Danke für die Kommentierung. Die Finanzkrise und das Desaster der Banken wird m.E. dazu führen, dass sich viele gute Leute, die bisher erfolgreich bei Banken gearbeitet haben, selbständig machen und mit neuen Ideen die Branche aufmischen werden. Darauf freue ich mich.
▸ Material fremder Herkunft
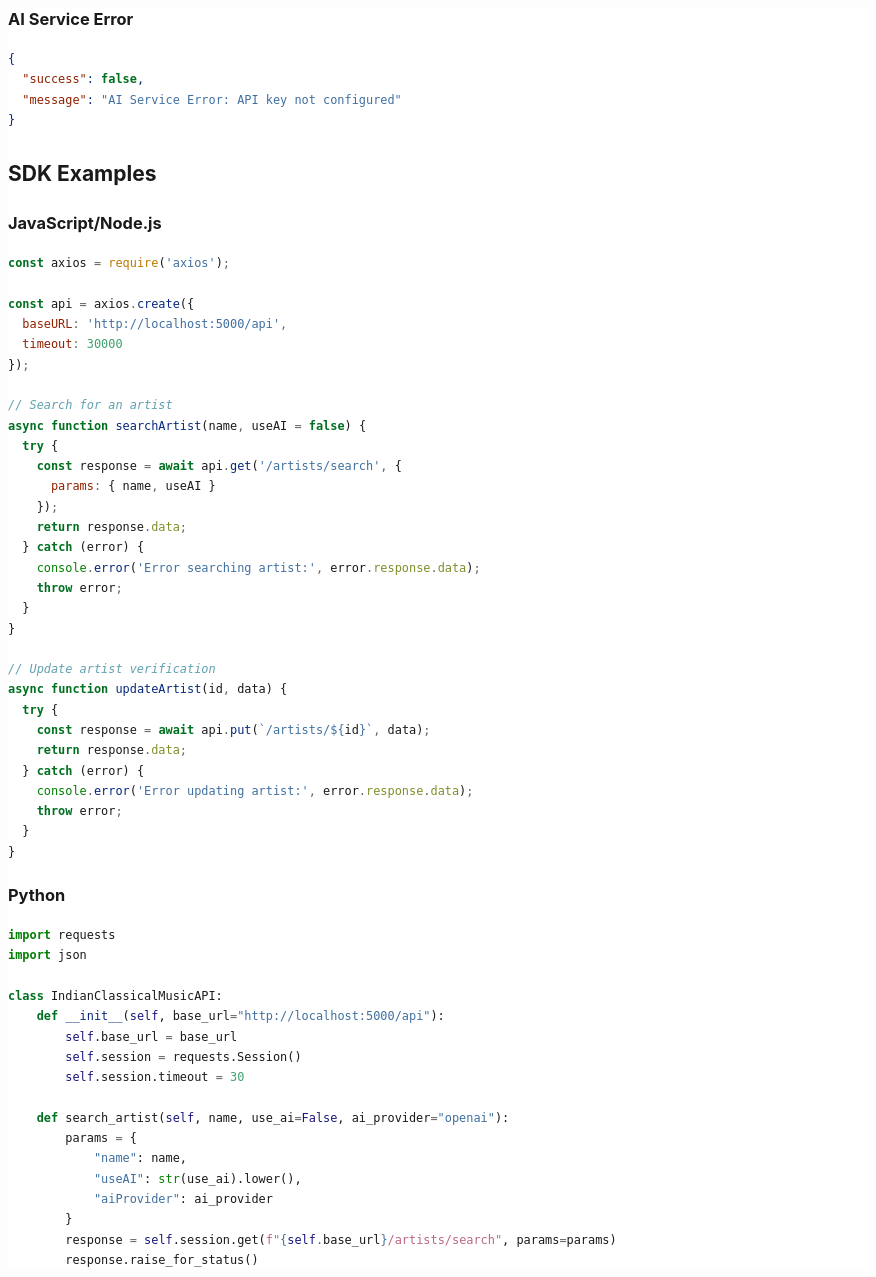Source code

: ### AI Service Error
```json
{
  "success": false,
  "message": "AI Service Error: API key not configured"
}
```

## SDK Examples

### JavaScript/Node.js
```javascript
const axios = require('axios');

const api = axios.create({
  baseURL: 'http://localhost:5000/api',
  timeout: 30000
});

// Search for an artist
async function searchArtist(name, useAI = false) {
  try {
    const response = await api.get('/artists/search', {
      params: { name, useAI }
    });
    return response.data;
  } catch (error) {
    console.error('Error searching artist:', error.response.data);
    throw error;
  }
}

// Update artist verification
async function updateArtist(id, data) {
  try {
    const response = await api.put(`/artists/${id}`, data);
    return response.data;
  } catch (error) {
    console.error('Error updating artist:', error.response.data);
    throw error;
  }
}
```

### Python
```python
import requests
import json

class IndianClassicalMusicAPI:
    def __init__(self, base_url="http://localhost:5000/api"):
        self.base_url = base_url
        self.session = requests.Session()
        self.session.timeout = 30
    
    def search_artist(self, name, use_ai=False, ai_provider="openai"):
        params = {
            "name": name,
            "useAI": str(use_ai).lower(),
            "aiProvider": ai_provider
        }
        response = self.session.get(f"{self.base_url}/artists/search", params=params)
        response.raise_for_status()
```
Ian März 18, 2009 um 08:44 Uhr

Sehr guter Beitrag, spiegelt eins zu eins die Situation bei den meisten sog. deutschen Privatbanken mit Schwerpunkt Vermögensbertaung wieder. Das Problem ist m.E. das bei den Banken einfach nicht auf den Kunden eingegangen wird, wie es sich gehört, nämlich auf die persönlichen Bedürfnisse des Kunden zugeschnittene Beratung. Stattdessen mutieren die Banken zu besseren Vertriebsmaschinerien, kein Wunder also, dass den Kunden das Vertrauen fehlt. Ein zweites Thema ist natürlich auch die Gebührenstruktur, was ich persönlich jeden Tag in meinem Berufsfeld Immobilien erlebe; der Kunde ist i.d.R. nicht bereit, für eine unabhängige Beratung eine angemessene Gebühr zu zahlen und da beisst sich dann die Katze in den Schwanz. Denn dann muss ich zwangsläufig eine provisions- bzw. transaktionsabhängige Gebühr erheben, dann aber fehlt i.d.R. eine unabhängige und neutrale Betrachtungsweise und der Kunde bekommt eben eine Produkt „vertickert“. M.E. sollte man über neue Honorarmodelle nachdenken, wobei eine kundenorientierte Vorgehensweise im Vordergrund stehen sollte. Dies können die etablierten Institue mit Ihrer Kostenstruktur jedoch nicht leisten, zu beratungsintensiv und der Kunde steht wie immer „im Weg“.

Gruß

Ian

Lerdo März 19, 2009 um 08:48 Uhr

Danke für das Lob. Die Gebührenstruktur ist sicher das grösste Hindernis. Leider haben sich Modelle der Honorierung nach Aufwand, wie etwa beim Anwalt, im deutschsprachigen Raum bisher nicht durchgesetzt. Möglicherweise brauchen wir eine Kombination: Honroar nach Aufwand in Verbindung mit einer performanceorientierten Incentivierung. Das heisst, im Erfolgsfall verdient die Bank mehr als bei Misserfolg. Das Problem ist allerdings, dass – abgesehen von Mandaten der Vermögensverwaltung – im Falle der Vermögensberatung der Kunde weiter am Erfolg/Misserfolg „mitmischt“, daher die Verantwortlichkeiten nicht klar abgrenzbar sind und die Honorierung nach Leistung insofern schwierig ist.